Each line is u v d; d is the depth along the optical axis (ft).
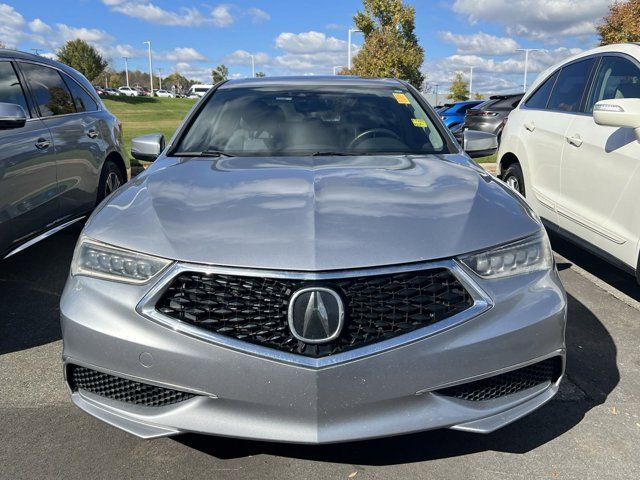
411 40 105.29
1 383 10.13
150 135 12.08
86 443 8.38
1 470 7.77
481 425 7.14
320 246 6.95
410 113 12.28
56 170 14.85
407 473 7.72
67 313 7.40
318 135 11.43
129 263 7.25
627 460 7.98
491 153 12.81
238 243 7.07
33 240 13.96
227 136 11.50
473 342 6.99
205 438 8.48
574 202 14.30
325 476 7.67
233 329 6.87
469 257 7.20
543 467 7.84
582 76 15.21
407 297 6.91
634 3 59.16
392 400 6.86
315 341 6.68
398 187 8.55
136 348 7.02
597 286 14.74
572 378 10.15
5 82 13.96
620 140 12.55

-*-*-

:: Your objective ::
Exactness is what counts here: copy each entry as given and omit its pictures.

:: Your response ::
Each line is u v d; d is the depth along the optical axis (ft).
411 40 105.29
1 383 10.13
150 135 12.08
86 443 8.38
1 470 7.77
481 425 7.14
320 246 6.95
410 113 12.28
56 170 14.85
407 473 7.72
67 313 7.40
318 135 11.43
129 263 7.25
627 460 7.98
491 153 12.81
238 243 7.07
33 240 13.96
227 136 11.50
473 342 6.99
205 438 8.48
574 202 14.30
325 476 7.67
233 329 6.87
469 257 7.20
543 467 7.84
582 76 15.21
407 297 6.91
634 3 59.16
392 400 6.86
315 341 6.68
398 187 8.55
136 348 7.02
597 286 14.74
572 378 10.15
5 82 13.96
620 140 12.55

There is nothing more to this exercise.